:: Job item ::
Print each of the records below line for line, changing nothing.

Start of Material shown

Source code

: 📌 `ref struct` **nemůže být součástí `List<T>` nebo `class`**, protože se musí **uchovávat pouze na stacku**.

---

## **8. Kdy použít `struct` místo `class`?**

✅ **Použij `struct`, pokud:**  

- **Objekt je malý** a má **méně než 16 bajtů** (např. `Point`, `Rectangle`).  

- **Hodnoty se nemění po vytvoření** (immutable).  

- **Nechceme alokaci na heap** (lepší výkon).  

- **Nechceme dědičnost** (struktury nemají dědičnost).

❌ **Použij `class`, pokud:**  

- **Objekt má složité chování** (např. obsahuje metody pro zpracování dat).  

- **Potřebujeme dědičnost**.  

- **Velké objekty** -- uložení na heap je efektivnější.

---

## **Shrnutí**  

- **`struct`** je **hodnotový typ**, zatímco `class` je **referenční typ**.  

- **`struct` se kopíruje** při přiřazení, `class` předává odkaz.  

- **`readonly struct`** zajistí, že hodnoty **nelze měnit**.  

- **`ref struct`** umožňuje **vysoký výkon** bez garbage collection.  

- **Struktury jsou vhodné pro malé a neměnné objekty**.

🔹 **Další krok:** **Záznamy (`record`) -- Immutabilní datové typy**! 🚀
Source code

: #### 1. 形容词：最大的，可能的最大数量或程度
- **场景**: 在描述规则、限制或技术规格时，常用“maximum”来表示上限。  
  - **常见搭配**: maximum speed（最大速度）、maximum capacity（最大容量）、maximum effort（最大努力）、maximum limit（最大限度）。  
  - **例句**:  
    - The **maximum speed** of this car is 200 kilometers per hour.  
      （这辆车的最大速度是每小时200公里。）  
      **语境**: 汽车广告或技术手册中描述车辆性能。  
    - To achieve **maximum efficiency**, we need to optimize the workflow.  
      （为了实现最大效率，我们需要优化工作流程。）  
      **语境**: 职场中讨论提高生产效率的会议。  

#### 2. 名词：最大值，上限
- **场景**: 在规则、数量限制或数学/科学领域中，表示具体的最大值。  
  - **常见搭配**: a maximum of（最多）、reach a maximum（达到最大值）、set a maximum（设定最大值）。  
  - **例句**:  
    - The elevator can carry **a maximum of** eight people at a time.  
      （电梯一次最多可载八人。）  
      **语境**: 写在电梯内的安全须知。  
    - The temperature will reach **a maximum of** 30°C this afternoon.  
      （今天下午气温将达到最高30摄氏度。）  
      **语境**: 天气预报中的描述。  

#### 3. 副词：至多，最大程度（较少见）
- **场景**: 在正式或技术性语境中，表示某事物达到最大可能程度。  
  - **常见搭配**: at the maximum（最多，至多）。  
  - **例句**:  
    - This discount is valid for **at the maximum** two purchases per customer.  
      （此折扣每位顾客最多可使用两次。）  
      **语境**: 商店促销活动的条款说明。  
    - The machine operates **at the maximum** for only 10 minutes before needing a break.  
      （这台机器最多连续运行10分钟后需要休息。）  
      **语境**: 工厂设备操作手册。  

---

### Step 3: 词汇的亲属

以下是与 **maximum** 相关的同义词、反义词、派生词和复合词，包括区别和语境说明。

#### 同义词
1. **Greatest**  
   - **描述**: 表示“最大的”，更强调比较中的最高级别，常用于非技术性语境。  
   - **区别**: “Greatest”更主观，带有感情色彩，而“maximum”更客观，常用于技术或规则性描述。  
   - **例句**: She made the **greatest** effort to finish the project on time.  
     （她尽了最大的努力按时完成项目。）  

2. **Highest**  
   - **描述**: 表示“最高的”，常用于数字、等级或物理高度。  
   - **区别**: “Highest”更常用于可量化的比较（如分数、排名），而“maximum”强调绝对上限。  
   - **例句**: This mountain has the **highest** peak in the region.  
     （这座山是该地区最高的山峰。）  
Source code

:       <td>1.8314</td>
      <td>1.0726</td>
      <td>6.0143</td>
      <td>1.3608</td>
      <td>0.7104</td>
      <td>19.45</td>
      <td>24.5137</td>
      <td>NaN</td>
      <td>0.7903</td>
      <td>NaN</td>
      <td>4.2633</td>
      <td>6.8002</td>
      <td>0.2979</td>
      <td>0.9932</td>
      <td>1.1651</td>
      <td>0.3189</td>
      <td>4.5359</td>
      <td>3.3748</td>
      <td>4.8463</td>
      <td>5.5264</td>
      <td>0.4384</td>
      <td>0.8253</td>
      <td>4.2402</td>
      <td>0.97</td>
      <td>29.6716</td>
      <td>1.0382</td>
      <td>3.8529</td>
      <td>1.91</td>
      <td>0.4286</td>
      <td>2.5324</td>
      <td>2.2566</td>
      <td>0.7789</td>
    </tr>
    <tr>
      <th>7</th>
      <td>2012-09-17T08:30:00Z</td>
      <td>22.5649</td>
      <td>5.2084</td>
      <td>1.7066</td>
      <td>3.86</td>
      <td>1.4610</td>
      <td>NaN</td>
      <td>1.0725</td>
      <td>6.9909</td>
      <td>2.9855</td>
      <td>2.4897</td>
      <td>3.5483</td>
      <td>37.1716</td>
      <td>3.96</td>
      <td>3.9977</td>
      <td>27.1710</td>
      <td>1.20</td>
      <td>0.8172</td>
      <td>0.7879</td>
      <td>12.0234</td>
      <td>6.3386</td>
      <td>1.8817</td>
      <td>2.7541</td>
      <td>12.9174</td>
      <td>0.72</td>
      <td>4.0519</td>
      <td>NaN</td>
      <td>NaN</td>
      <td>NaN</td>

End of Material shown

:: Reply ::
Source code

: 📌 `ref struct` **nemůže být součástí `List<T>` nebo `class`**, protože se musí **uchovávat pouze na stacku**.

---

## **8. Kdy použít `struct` místo `class`?**

✅ **Použij `struct`, pokud:**  

- **Objekt je malý** a má **méně než 16 bajtů** (např. `Point`, `Rectangle`).  

- **Hodnoty se nemění po vytvoření** (immutable).  

- **Nechceme alokaci na heap** (lepší výkon).  

- **Nechceme dědičnost** (struktury nemají dědičnost).

❌ **Použij `class`, pokud:**  

- **Objekt má složité chování** (např. obsahuje metody pro zpracování dat).  

- **Potřebujeme dědičnost**.  

- **Velké objekty** -- uložení na heap je efektivnější.

---

## **Shrnutí**  

- **`struct`** je **hodnotový typ**, zatímco `class` je **referenční typ**.  

- **`struct` se kopíruje** při přiřazení, `class` předává odkaz.  

- **`readonly struct`** zajistí, že hodnoty **nelze měnit**.  

- **`ref struct`** umožňuje **vysoký výkon** bez garbage collection.  

- **Struktury jsou vhodné pro malé a neměnné objekty**.

🔹 **Další krok:** **Záznamy (`record`) -- Immutabilní datové typy**! 🚀
Source code

: #### 1. 形容词：最大的，可能的最大数量或程度
- **场景**: 在描述规则、限制或技术规格时，常用“maximum”来表示上限。  
  - **常见搭配**: maximum speed（最大速度）、maximum capacity（最大容量）、maximum effort（最大努力）、maximum limit（最大限度）。  
  - **例句**:  
    - The **maximum speed** of this car is 200 kilometers per hour.  
      （这辆车的最大速度是每小时200公里。）  
      **语境**: 汽车广告或技术手册中描述车辆性能。  
    - To achieve **maximum efficiency**, we need to optimize the workflow.  
      （为了实现最大效率，我们需要优化工作流程。）  
      **语境**: 职场中讨论提高生产效率的会议。  

#### 2. 名词：最大值，上限
- **场景**: 在规则、数量限制或数学/科学领域中，表示具体的最大值。  
  - **常见搭配**: a maximum of（最多）、reach a maximum（达到最大值）、set a maximum（设定最大值）。  
  - **例句**:  
    - The elevator can carry **a maximum of** eight people at a time.  
      （电梯一次最多可载八人。）  
      **语境**: 写在电梯内的安全须知。  
    - The temperature will reach **a maximum of** 30°C this afternoon.  
      （今天下午气温将达到最高30摄氏度。）  
      **语境**: 天气预报中的描述。  

#### 3. 副词：至多，最大程度（较少见）
- **场景**: 在正式或技术性语境中，表示某事物达到最大可能程度。  
  - **常见搭配**: at the maximum（最多，至多）。  
  - **例句**:  
    - This discount is valid for **at the maximum** two purchases per customer.  
      （此折扣每位顾客最多可使用两次。）  
      **语境**: 商店促销活动的条款说明。  
    - The machine operates **at the maximum** for only 10 minutes before needing a break.  
      （这台机器最多连续运行10分钟后需要休息。）  
      **语境**: 工厂设备操作手册。  

---

### Step 3: 词汇的亲属

以下是与 **maximum** 相关的同义词、反义词、派生词和复合词，包括区别和语境说明。

#### 同义词
1. **Greatest**  
   - **描述**: 表示“最大的”，更强调比较中的最高级别，常用于非技术性语境。  
   - **区别**: “Greatest”更主观，带有感情色彩，而“maximum”更客观，常用于技术或规则性描述。  
   - **例句**: She made the **greatest** effort to finish the project on time.  
     （她尽了最大的努力按时完成项目。）  

2. **Highest**  
   - **描述**: 表示“最高的”，常用于数字、等级或物理高度。  
   - **区别**: “Highest”更常用于可量化的比较（如分数、排名），而“maximum”强调绝对上限。  
   - **例句**: This mountain has the **highest** peak in the region.  
     （这座山是该地区最高的山峰。）  
Source code

:       <td>1.8314</td>
      <td>1.0726</td>
      <td>6.0143</td>
      <td>1.3608</td>
      <td>0.7104</td>
      <td>19.45</td>
      <td>24.5137</td>
      <td>NaN</td>
      <td>0.7903</td>
      <td>NaN</td>
      <td>4.2633</td>
      <td>6.8002</td>
      <td>0.2979</td>
      <td>0.9932</td>
      <td>1.1651</td>
      <td>0.3189</td>
      <td>4.5359</td>
      <td>3.3748</td>
      <td>4.8463</td>
      <td>5.5264</td>
      <td>0.4384</td>
      <td>0.8253</td>
      <td>4.2402</td>
      <td>0.97</td>
      <td>29.6716</td>
      <td>1.0382</td>
      <td>3.8529</td>
      <td>1.91</td>
      <td>0.4286</td>
      <td>2.5324</td>
      <td>2.2566</td>
      <td>0.7789</td>
    </tr>
    <tr>
      <th>7</th>
      <td>2012-09-17T08:30:00Z</td>
      <td>22.5649</td>
      <td>5.2084</td>
      <td>1.7066</td>
      <td>3.86</td>
      <td>1.4610</td>
      <td>NaN</td>
      <td>1.0725</td>
      <td>6.9909</td>
      <td>2.9855</td>
      <td>2.4897</td>
      <td>3.5483</td>
      <td>37.1716</td>
      <td>3.96</td>
      <td>3.9977</td>
      <td>27.1710</td>
      <td>1.20</td>
      <td>0.8172</td>
      <td>0.7879</td>
      <td>12.0234</td>
      <td>6.3386</td>
      <td>1.8817</td>
      <td>2.7541</td>
      <td>12.9174</td>
      <td>0.72</td>
      <td>4.0519</td>
      <td>NaN</td>
      <td>NaN</td>
      <td>NaN</td>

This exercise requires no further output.